• **What you should do**
Extract, from the records beneath this instruction, each line that contains the word "Example".

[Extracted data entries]
⁂

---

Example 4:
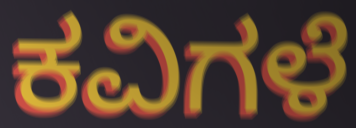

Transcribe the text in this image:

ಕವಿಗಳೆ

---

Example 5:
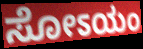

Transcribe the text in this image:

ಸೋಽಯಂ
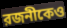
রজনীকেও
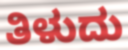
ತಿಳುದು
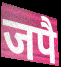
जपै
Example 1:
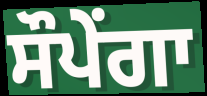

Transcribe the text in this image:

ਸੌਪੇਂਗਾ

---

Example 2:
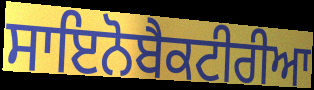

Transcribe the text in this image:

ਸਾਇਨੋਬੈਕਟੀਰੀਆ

⁂

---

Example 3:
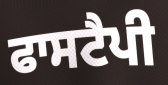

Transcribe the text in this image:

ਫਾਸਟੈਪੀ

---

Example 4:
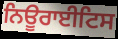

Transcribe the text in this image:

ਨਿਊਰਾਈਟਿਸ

⁂

• **Exercise answer**
Example 4:
Example 5:
Example 1:
Example 2:
Example 3:
Example 4:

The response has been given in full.